O Brasil é, por exemplo, o terceiro maior detentor de reservas no mundo, atrás
apenas da China e Rússia. O nível de endividamento em relação ao PIB (indicador
de solvência e capacidade de pagamento), por outro lado, é muito inferior ao que
se observa em todos os países desenvolvidos.
O
documento do FED, que está longe de trazer novidades, em se tratando de textos deste
teor, sugere ao governo aumentar as políticas “ortodoxas”, o que, na prática,
significa reduzir os gastos em políticas públicas e aumentar o superávit
primário. Reivindicação recorrente dos credores da dívida pública, que já levam
uma generosa fatia do PIB nacional, superior a 5%.
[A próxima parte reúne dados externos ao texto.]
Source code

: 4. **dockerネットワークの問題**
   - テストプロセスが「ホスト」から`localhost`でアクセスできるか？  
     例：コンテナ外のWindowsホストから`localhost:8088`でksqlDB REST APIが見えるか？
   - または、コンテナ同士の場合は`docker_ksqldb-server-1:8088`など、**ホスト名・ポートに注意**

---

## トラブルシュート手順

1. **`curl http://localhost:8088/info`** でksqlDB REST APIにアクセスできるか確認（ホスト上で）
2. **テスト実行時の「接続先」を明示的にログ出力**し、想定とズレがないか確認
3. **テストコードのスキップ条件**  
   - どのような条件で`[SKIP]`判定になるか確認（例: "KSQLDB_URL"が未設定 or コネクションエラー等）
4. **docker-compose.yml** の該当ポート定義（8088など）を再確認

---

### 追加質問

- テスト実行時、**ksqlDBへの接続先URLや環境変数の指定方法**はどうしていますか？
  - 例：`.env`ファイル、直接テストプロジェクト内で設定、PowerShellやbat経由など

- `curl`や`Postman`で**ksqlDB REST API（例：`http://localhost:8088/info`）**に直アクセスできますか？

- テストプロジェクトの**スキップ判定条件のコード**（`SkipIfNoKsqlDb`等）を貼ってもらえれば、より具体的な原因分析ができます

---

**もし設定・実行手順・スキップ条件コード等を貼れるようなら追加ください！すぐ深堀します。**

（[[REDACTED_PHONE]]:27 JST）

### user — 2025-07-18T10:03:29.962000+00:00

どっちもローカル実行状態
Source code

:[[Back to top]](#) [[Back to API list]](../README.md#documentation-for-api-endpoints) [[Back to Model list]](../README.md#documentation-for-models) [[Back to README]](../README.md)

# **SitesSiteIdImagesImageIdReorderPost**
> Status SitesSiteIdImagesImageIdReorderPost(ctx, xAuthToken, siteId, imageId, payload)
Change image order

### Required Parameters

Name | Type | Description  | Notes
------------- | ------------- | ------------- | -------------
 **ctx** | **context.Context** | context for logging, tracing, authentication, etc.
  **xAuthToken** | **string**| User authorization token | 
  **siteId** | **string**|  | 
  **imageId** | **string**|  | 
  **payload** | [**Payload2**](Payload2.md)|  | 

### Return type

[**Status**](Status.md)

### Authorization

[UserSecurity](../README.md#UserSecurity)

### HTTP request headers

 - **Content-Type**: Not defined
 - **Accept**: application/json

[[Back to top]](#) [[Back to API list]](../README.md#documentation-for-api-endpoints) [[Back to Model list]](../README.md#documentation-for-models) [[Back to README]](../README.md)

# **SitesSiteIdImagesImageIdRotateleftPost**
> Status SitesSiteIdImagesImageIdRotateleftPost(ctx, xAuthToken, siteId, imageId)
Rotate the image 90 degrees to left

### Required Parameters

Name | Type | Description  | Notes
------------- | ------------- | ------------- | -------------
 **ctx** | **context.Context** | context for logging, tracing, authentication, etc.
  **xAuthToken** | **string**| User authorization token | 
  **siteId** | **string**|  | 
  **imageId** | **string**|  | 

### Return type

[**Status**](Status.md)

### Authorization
Neste ano em que a exposição do Brasil
será ainda maior por conta da Copa do Mundo e das eleições, os ataques à
política econômica e a símbolos de um projeto mais soberano de desenvolvimento
do país, tendem a estar sempre presentes. O jogo é muito pesado e trás inúmeras
sutilezas. Por exemplo, deve-se intensificar os ataques contra o Mercosul,
especialmente nestes dias de anúncio da Aliança do Pacífico (liderada pelo
México com o apoio dos EUA e Espanha). Claro que, em nenhum momento será levado
em conta que é para os países do Mercosul que o Brasil consegue exportar
produtos industriais e que, somente Argentina e Venezuela, dois países
demonizados pelos meios de comunicação dos países centrais, garantiram ao
Brasil um superávit de US$10 bilhões em 2013, que evitou que o país
apresentasse um déficit histórico em sua balança comercial.
*Economista e supervisor
técnico do DIEESE em Santa Catarina.